------ SUPPLIED MATERIAL

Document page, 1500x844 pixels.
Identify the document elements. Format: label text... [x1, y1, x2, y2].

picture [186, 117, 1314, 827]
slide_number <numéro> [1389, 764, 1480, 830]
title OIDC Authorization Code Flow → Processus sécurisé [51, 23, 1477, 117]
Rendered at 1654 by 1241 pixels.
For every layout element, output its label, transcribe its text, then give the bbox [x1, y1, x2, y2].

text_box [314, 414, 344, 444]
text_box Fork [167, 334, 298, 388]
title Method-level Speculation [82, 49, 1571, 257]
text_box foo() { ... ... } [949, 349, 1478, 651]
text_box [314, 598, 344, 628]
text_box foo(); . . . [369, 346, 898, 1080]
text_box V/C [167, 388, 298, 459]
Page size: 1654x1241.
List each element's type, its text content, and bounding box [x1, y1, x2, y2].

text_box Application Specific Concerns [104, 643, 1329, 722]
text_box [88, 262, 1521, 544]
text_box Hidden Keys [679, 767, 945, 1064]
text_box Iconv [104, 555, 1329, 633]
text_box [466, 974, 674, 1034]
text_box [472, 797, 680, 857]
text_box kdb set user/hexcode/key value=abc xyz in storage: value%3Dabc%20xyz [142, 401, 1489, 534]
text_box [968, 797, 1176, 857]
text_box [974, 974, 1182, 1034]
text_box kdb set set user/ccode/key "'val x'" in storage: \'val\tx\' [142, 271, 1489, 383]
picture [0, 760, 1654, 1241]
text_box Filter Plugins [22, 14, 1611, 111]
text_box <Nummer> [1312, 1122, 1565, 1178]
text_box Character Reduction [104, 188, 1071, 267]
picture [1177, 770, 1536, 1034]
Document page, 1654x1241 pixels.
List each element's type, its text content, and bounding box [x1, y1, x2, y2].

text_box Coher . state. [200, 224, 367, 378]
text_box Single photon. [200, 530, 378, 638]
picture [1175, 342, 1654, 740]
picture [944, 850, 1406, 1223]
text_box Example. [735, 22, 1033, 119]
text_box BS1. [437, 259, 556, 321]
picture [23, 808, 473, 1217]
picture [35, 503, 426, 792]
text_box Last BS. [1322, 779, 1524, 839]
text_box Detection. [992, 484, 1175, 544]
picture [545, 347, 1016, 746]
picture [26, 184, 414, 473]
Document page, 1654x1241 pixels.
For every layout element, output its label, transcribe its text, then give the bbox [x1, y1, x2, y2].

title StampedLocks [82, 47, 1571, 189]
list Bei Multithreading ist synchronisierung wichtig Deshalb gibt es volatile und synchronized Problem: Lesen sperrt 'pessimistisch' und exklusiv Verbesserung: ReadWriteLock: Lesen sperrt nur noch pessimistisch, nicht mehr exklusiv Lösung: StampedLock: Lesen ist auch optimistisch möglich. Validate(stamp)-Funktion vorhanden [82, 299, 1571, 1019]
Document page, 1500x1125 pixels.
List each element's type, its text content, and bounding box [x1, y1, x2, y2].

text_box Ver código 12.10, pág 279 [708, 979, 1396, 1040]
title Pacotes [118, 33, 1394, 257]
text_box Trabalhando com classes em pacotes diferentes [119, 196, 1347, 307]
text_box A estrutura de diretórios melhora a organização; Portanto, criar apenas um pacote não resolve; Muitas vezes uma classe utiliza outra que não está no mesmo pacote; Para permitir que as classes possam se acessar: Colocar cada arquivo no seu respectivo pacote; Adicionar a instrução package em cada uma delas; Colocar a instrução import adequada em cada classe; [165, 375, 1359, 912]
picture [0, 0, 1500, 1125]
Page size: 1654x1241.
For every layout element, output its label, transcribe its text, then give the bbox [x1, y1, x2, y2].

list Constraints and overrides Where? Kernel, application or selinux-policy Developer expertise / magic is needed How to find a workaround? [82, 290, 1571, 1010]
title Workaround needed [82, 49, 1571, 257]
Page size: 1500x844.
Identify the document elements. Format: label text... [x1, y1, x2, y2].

------------

TASK INSTRUCTIONS:
Copy all of the data above line for line, changing nothing.

THE ANSWER:
Document page, 1500x844 pixels.
Identify the document elements. Format: label text... [x1, y1, x2, y2].

picture [186, 117, 1314, 827]
slide_number <numéro> [1389, 764, 1480, 830]
title OIDC Authorization Code Flow → Processus sécurisé [51, 23, 1477, 117]
Rendered at 1654 by 1241 pixels.
For every layout element, output its label, transcribe its text, then give the bbox [x1, y1, x2, y2].

text_box [314, 414, 344, 444]
text_box Fork [167, 334, 298, 388]
title Method-level Speculation [82, 49, 1571, 257]
text_box foo() { ... ... } [949, 349, 1478, 651]
text_box [314, 598, 344, 628]
text_box foo(); . . . [369, 346, 898, 1080]
text_box V/C [167, 388, 298, 459]
Page size: 1654x1241.
List each element's type, its text content, and bounding box [x1, y1, x2, y2].

text_box Application Specific Concerns [104, 643, 1329, 722]
text_box [88, 262, 1521, 544]
text_box Hidden Keys [679, 767, 945, 1064]
text_box Iconv [104, 555, 1329, 633]
text_box [466, 974, 674, 1034]
text_box [472, 797, 680, 857]
text_box kdb set user/hexcode/key value=abc xyz in storage: value%3Dabc%20xyz [142, 401, 1489, 534]
text_box [968, 797, 1176, 857]
text_box [974, 974, 1182, 1034]
text_box kdb set set user/ccode/key "'val x'" in storage: \'val\tx\' [142, 271, 1489, 383]
picture [0, 760, 1654, 1241]
text_box Filter Plugins [22, 14, 1611, 111]
text_box <Nummer> [1312, 1122, 1565, 1178]
text_box Character Reduction [104, 188, 1071, 267]
picture [1177, 770, 1536, 1034]
Document page, 1654x1241 pixels.
List each element's type, its text content, and bounding box [x1, y1, x2, y2].

text_box Coher . state. [200, 224, 367, 378]
text_box Single photon. [200, 530, 378, 638]
picture [1175, 342, 1654, 740]
picture [944, 850, 1406, 1223]
text_box Example. [735, 22, 1033, 119]
text_box BS1. [437, 259, 556, 321]
picture [23, 808, 473, 1217]
picture [35, 503, 426, 792]
text_box Last BS. [1322, 779, 1524, 839]
text_box Detection. [992, 484, 1175, 544]
picture [545, 347, 1016, 746]
picture [26, 184, 414, 473]
Document page, 1654x1241 pixels.
For every layout element, output its label, transcribe its text, then give the bbox [x1, y1, x2, y2].

title StampedLocks [82, 47, 1571, 189]
list Bei Multithreading ist synchronisierung wichtig Deshalb gibt es volatile und synchronized Problem: Lesen sperrt 'pessimistisch' und exklusiv Verbesserung: ReadWriteLock: Lesen sperrt nur noch pessimistisch, nicht mehr exklusiv Lösung: StampedLock: Lesen ist auch optimistisch möglich. Validate(stamp)-Funktion vorhanden [82, 299, 1571, 1019]
Document page, 1500x1125 pixels.
List each element's type, its text content, and bounding box [x1, y1, x2, y2].

text_box Ver código 12.10, pág 279 [708, 979, 1396, 1040]
title Pacotes [118, 33, 1394, 257]
text_box Trabalhando com classes em pacotes diferentes [119, 196, 1347, 307]
text_box A estrutura de diretórios melhora a organização; Portanto, criar apenas um pacote não resolve; Muitas vezes uma classe utiliza outra que não está no mesmo pacote; Para permitir que as classes possam se acessar: Colocar cada arquivo no seu respectivo pacote; Adicionar a instrução package em cada uma delas; Colocar a instrução import adequada em cada classe; [165, 375, 1359, 912]
picture [0, 0, 1500, 1125]
Page size: 1654x1241.
For every layout element, output its label, transcribe its text, then give the bbox [x1, y1, x2, y2].

list Constraints and overrides Where? Kernel, application or selinux-policy Developer expertise / magic is needed How to find a workaround? [82, 290, 1571, 1010]
title Workaround needed [82, 49, 1571, 257]
Page size: 1500x844.
Identify the document elements. Format: label text... [x1, y1, x2, y2].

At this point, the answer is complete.